## Begin
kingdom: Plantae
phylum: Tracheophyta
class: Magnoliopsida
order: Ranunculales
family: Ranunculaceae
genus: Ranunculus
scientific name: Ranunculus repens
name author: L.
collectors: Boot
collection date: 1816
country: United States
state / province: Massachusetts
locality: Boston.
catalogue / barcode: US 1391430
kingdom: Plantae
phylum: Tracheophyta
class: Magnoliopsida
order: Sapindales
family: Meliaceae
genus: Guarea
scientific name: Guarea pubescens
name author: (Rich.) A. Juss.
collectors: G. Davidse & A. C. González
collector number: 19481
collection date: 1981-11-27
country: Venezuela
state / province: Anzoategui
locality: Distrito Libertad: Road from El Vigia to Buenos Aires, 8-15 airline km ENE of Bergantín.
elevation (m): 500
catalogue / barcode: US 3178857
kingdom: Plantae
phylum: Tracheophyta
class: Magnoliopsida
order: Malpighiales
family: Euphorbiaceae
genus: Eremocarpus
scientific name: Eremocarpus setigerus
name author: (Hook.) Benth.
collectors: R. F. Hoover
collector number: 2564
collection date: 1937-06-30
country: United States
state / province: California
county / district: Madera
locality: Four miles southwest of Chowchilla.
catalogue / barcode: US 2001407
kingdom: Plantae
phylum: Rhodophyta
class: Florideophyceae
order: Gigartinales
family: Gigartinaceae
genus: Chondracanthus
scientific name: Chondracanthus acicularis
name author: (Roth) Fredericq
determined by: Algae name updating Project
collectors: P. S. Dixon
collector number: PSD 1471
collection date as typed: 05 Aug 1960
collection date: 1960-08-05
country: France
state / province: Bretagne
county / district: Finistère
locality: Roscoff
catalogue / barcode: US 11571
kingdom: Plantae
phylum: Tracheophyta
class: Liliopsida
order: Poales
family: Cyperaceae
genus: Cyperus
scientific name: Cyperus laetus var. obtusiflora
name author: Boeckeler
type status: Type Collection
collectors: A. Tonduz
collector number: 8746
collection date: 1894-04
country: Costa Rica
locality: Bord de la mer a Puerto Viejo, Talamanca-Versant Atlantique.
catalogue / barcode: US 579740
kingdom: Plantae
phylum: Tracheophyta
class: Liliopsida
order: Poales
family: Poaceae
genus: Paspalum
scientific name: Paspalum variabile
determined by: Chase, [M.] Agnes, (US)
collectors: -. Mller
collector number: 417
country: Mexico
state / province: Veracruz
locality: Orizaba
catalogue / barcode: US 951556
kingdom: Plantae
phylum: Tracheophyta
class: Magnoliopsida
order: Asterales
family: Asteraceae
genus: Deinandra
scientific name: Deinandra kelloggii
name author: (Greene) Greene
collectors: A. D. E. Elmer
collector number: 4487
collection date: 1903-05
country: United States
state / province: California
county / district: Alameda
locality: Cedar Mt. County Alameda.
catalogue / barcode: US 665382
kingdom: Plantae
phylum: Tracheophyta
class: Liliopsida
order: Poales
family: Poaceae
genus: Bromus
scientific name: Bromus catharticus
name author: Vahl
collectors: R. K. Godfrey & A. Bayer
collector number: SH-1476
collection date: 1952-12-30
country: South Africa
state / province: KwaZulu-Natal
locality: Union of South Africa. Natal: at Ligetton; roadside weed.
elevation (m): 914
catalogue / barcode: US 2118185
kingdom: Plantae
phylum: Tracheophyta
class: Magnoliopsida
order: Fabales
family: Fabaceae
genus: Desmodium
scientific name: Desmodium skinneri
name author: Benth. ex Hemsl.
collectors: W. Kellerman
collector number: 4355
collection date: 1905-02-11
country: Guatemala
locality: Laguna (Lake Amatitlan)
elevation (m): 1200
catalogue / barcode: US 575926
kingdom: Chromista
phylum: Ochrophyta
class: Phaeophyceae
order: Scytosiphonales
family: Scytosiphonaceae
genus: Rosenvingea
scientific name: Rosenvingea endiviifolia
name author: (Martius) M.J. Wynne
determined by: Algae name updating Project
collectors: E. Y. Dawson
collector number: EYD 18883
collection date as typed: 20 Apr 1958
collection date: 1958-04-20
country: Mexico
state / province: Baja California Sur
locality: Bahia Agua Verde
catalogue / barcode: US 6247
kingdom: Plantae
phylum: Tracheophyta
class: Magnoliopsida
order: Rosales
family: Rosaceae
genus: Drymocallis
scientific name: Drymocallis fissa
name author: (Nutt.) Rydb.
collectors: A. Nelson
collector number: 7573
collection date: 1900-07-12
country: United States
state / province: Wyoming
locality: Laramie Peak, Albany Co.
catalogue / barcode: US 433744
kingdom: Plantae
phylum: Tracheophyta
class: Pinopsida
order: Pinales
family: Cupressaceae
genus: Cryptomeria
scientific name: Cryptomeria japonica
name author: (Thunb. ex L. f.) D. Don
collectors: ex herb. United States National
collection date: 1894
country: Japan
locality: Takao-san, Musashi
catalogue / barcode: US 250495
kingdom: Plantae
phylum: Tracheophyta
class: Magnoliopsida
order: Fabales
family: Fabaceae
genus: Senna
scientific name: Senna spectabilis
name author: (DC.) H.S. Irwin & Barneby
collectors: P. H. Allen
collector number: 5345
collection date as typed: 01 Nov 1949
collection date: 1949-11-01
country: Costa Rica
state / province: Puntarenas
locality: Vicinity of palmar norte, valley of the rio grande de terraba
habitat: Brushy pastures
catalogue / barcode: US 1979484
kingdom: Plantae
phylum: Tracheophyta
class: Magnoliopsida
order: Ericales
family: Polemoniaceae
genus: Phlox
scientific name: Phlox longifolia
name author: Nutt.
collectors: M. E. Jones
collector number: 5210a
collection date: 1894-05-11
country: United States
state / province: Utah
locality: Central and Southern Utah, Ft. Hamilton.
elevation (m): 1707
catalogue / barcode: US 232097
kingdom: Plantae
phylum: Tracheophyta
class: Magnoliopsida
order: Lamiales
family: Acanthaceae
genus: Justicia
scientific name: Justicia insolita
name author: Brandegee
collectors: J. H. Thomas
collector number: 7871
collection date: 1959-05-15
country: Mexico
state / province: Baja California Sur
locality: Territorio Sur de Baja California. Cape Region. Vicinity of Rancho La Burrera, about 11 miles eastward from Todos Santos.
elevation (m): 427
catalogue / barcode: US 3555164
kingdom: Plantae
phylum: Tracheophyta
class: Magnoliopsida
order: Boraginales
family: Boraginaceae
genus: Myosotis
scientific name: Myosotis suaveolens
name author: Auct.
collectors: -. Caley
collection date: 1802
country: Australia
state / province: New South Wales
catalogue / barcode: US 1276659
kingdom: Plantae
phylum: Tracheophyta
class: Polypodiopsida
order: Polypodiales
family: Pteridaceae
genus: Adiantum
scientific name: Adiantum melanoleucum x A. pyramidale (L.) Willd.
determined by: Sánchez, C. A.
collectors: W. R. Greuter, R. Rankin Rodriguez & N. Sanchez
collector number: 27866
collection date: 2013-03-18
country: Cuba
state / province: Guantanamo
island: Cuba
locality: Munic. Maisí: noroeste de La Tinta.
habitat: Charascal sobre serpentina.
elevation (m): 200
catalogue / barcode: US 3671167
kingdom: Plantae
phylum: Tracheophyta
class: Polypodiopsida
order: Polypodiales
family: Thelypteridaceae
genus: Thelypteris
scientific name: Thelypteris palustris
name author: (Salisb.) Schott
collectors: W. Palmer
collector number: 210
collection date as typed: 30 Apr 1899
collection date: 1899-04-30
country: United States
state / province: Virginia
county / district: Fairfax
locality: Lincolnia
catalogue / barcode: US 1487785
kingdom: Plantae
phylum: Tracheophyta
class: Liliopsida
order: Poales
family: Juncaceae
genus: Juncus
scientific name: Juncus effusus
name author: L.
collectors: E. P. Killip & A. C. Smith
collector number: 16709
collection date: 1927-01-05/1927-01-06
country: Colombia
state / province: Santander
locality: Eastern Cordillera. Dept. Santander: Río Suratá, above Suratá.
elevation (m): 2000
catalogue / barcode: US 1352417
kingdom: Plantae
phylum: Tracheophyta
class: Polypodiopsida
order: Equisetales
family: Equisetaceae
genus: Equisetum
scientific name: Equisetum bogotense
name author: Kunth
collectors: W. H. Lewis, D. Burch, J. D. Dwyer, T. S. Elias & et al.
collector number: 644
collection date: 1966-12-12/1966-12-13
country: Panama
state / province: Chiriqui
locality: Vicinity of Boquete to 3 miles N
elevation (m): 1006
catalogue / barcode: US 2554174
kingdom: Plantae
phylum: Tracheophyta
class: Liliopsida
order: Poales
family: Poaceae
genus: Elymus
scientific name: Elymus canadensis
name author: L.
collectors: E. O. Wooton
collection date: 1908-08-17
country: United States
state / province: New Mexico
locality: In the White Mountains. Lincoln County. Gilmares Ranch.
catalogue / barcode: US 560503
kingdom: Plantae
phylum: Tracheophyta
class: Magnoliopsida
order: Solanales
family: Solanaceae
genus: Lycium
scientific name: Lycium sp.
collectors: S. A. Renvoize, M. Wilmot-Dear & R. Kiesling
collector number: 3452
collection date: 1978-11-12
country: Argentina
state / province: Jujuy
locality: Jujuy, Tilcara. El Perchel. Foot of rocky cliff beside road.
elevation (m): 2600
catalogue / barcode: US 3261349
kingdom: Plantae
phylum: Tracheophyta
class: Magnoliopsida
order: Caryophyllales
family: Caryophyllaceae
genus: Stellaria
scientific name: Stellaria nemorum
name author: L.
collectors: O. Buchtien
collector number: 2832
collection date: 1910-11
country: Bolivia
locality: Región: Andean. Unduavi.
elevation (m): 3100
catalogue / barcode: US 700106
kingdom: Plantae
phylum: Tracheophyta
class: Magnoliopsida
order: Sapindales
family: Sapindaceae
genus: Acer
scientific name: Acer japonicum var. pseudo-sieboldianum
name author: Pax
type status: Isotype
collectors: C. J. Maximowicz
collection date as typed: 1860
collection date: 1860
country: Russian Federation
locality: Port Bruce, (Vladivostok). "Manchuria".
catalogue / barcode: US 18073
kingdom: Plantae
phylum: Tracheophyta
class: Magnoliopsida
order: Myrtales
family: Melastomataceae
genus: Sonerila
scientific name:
## End
=== Exercise ===
Substitute "location" for "locality" in the part of the material that opens with the line containing "collectors: W. H." and closes with the end of the material, leaving everything else unchanged. Give only those lines.

=== Solution for this exercise ===
collectors: W. H. Lewis, D. Burch, J. D. Dwyer, T. S. Elias & et al.
collector number: 644
collection date: 1966-12-12/1966-12-13
country: Panama
state / province: Chiriqui
location: Vicinity of Boquete to 3 miles N
elevation (m): 1006
catalogue / barcode: US 2554174
kingdom: Plantae
phylum: Tracheophyta
class: Liliopsida
order: Poales
family: Poaceae
genus: Elymus
scientific name: Elymus canadensis
name author: L.
collectors: E. O. Wooton
collection date: 1908-08-17
country: United States
state / province: New Mexico
location: In the White Mountains. Lincoln County. Gilmares Ranch.
catalogue / barcode: US 560503
kingdom: Plantae
phylum: Tracheophyta
class: Magnoliopsida
order: Solanales
family: Solanaceae
genus: Lycium
scientific name: Lycium sp.
collectors: S. A. Renvoize, M. Wilmot-Dear & R. Kiesling
collector number: 3452
collection date: 1978-11-12
country: Argentina
state / province: Jujuy
location: Jujuy, Tilcara. El Perchel. Foot of rocky cliff beside road.
elevation (m): 2600
catalogue / barcode: US 3261349
kingdom: Plantae
phylum: Tracheophyta
class: Magnoliopsida
order: Caryophyllales
family: Caryophyllaceae
genus: Stellaria
scientific name: Stellaria nemorum
name author: L.
collectors: O. Buchtien
collector number: 2832
collection date: 1910-11
country: Bolivia
location: Región: Andean. Unduavi.
elevation (m): 3100
catalogue / barcode: US 700106
kingdom: Plantae
phylum: Tracheophyta
class: Magnoliopsida
order: Sapindales
family: Sapindaceae
genus: Acer
scientific name: Acer japonicum var. pseudo-sieboldianum
name author: Pax
type status: Isotype
collectors: C. J. Maximowicz
collection date as typed: 1860
collection date: 1860
country: Russian Federation
location: Port Bruce, (Vladivostok). "Manchuria".
catalogue / barcode: US 18073
kingdom: Plantae
phylum: Tracheophyta
class: Magnoliopsida
order: Myrtales
family: Melastomataceae
genus: Sonerila
scientific name:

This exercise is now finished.